Sometimes doing the right thing has the additional virtue of serving self-interest.
CNN is reporting, inasmuch as that is creditable given their demonstrated inability to distinguish apples from bananas
— CNN (@CNN) October 23, 2017
that President Trump has ordered the State Department to accelerate the release of emails belonging to Hillary Clinton. There are about 30,000 of those and even though a court has ordered the release, the State Department is following a schedule that would run well in Donald Trump’s second term in order to complete.
President Donald Trump has made it clear to the State Department that he wants to accelerate the release of any remaining Hillary Clinton emails in its possession as soon as possible, according to three sources familiar with the President’s thinking.
This latest move for disclosure from the State Department comes at the same time the President called upon the Justice Department to lift a gag order on a key FBI informant in an investigation into Russian efforts to gain influence in the US uranium industry during the Obama administration.
The sources described the President’s interest in the release of the emails — and the testimony of the FBI informant — as rooted in a commitment to “transparency,” with one source adding that “the law requires cooperation with Congress and the courts.”
After the initial publication of this story, one White House official confirmed the President expressed interest in the release of the Clinton emails, and later — in a conversation with Secretary of State Rex Tillerson — learned of the vast backlog of more than 13,000 outstanding FOIA cases. Those cases involve not just Clinton’s emails but a multitude of topics — some going back almost a decade. Trump then asked Tillerson to work to clear the backlog.
Is this politically motivated? Sure. Hillary Clinton is back in the spotlight over her role in approving the sale of the mining rights to a significant amount of the United States’s uranium to a Russian oligarch allied with Putin. There is no better way to keep attention on her than doing this.

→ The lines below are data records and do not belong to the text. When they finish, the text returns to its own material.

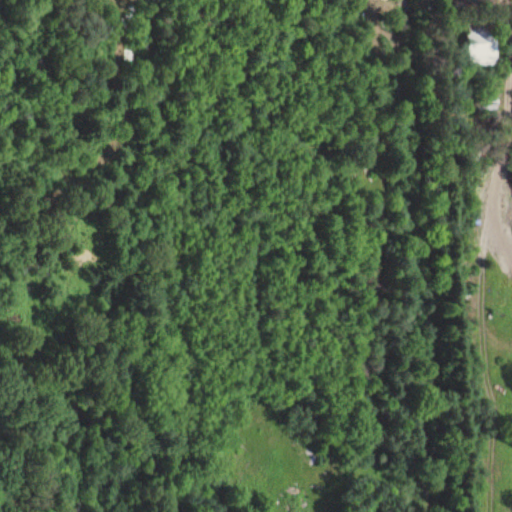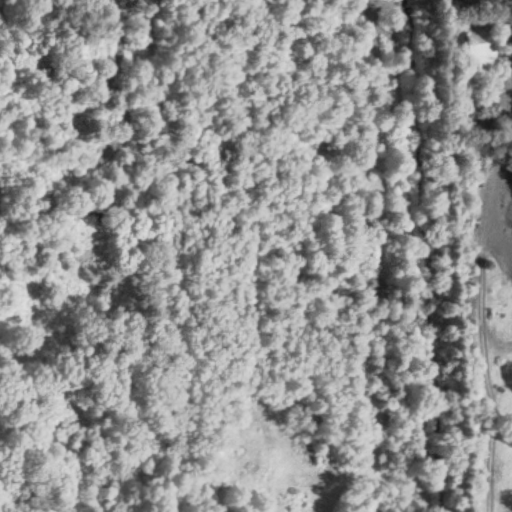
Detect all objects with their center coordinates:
building: (479, 43)
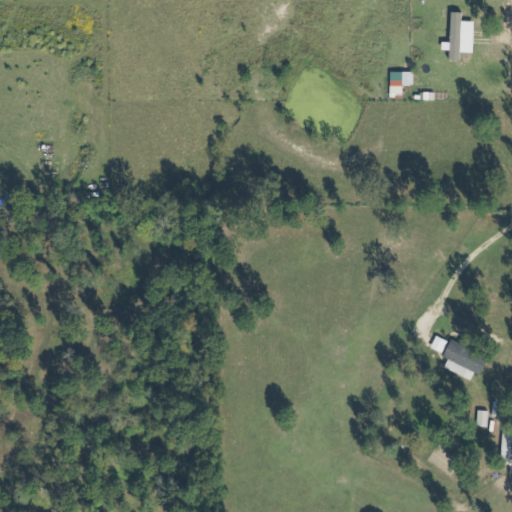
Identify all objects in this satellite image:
building: (463, 36)
building: (399, 83)
building: (468, 360)
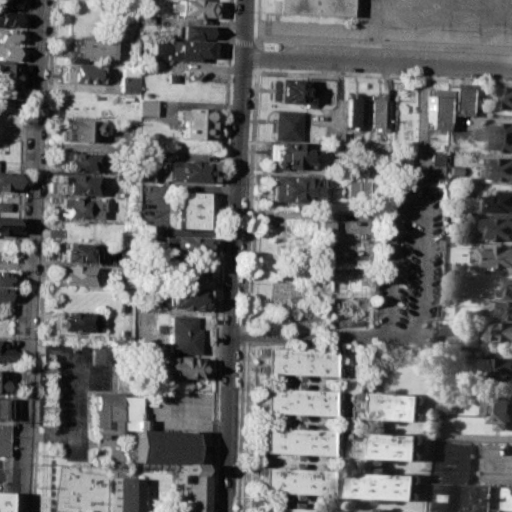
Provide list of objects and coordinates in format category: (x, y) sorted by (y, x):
building: (6, 3)
building: (9, 3)
building: (310, 7)
building: (313, 7)
building: (189, 8)
building: (192, 9)
building: (9, 17)
building: (142, 17)
building: (9, 18)
road: (254, 22)
building: (190, 30)
building: (189, 31)
building: (9, 34)
building: (8, 35)
road: (228, 38)
road: (383, 43)
road: (252, 44)
building: (90, 48)
building: (90, 48)
building: (176, 49)
building: (177, 49)
building: (7, 51)
building: (8, 51)
road: (377, 62)
building: (7, 71)
building: (8, 72)
building: (79, 73)
building: (83, 73)
building: (169, 76)
road: (382, 76)
building: (127, 79)
building: (127, 80)
building: (284, 90)
building: (285, 90)
building: (7, 93)
building: (7, 94)
building: (507, 96)
building: (505, 97)
building: (455, 98)
building: (456, 98)
building: (143, 106)
building: (144, 106)
building: (433, 108)
building: (433, 108)
building: (352, 111)
building: (352, 112)
building: (375, 112)
building: (375, 113)
road: (420, 118)
building: (191, 122)
building: (191, 122)
building: (281, 123)
building: (282, 124)
building: (84, 128)
building: (83, 130)
building: (501, 136)
building: (502, 136)
building: (336, 137)
building: (284, 155)
building: (285, 156)
building: (80, 160)
building: (78, 161)
building: (433, 164)
building: (139, 166)
building: (140, 166)
building: (503, 167)
building: (502, 168)
building: (186, 169)
building: (185, 170)
building: (8, 179)
building: (8, 180)
building: (77, 184)
building: (78, 184)
building: (291, 187)
building: (290, 188)
building: (354, 189)
building: (359, 190)
road: (405, 200)
building: (501, 200)
building: (501, 201)
building: (320, 204)
building: (3, 205)
parking lot: (152, 206)
building: (83, 207)
road: (156, 207)
building: (80, 208)
building: (187, 208)
building: (187, 210)
building: (6, 222)
building: (7, 224)
building: (499, 228)
building: (500, 228)
building: (322, 237)
building: (321, 238)
building: (183, 244)
building: (183, 244)
building: (79, 252)
building: (80, 252)
building: (497, 255)
road: (17, 256)
road: (33, 256)
road: (43, 256)
road: (218, 256)
road: (236, 256)
building: (497, 256)
parking lot: (407, 260)
building: (179, 271)
building: (73, 274)
building: (73, 274)
building: (4, 276)
building: (184, 276)
building: (5, 277)
building: (508, 284)
building: (507, 287)
road: (243, 289)
building: (2, 293)
building: (4, 293)
building: (181, 296)
building: (182, 298)
building: (504, 307)
building: (504, 308)
building: (78, 320)
building: (76, 321)
building: (497, 329)
building: (447, 330)
building: (497, 331)
building: (181, 334)
building: (181, 334)
road: (323, 334)
building: (3, 353)
building: (3, 353)
building: (102, 353)
building: (100, 354)
building: (293, 360)
building: (296, 361)
building: (500, 365)
building: (171, 366)
building: (172, 367)
building: (499, 368)
building: (3, 379)
building: (3, 380)
road: (68, 391)
parking lot: (73, 394)
building: (292, 400)
building: (292, 401)
building: (445, 402)
building: (388, 405)
building: (389, 405)
building: (3, 406)
building: (3, 407)
building: (500, 407)
building: (500, 408)
parking lot: (174, 410)
road: (195, 411)
building: (3, 437)
building: (3, 438)
building: (290, 440)
building: (290, 441)
building: (148, 442)
building: (149, 444)
building: (387, 445)
building: (387, 445)
road: (497, 468)
building: (288, 480)
building: (289, 480)
building: (464, 482)
building: (385, 484)
building: (386, 485)
building: (122, 494)
building: (123, 494)
building: (471, 497)
building: (0, 498)
building: (282, 508)
building: (285, 509)
building: (371, 510)
building: (356, 511)
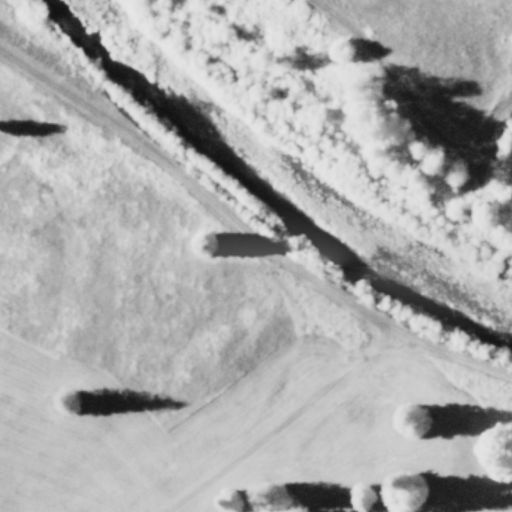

On the other hand, it is also good public policy. When the Freedom of Information Act was signed the intent was that government correspondence was presumed to be releasable to the public. Hence the “exemptions” to that presumption in the law to protect legitimately classified information. Over time, agencies have started viewing all information as classified and unless it is clearly mundane and banal, it won’t see the light of day. In some agencies, the only way you are going to get a response to a FOIA request is via a lawsuit–State is very nearly in that group–and this defeats the entire purpose of the law. It is unconscionable that State has FOIA requests that are a decade old.
Cynically, I’d note that most presidents are in favor of transparency when they take over from an opposing party and are in favor of cooperating with Congress when they have majorities. So while I like this devotion to both principles, I think it will be short-lived.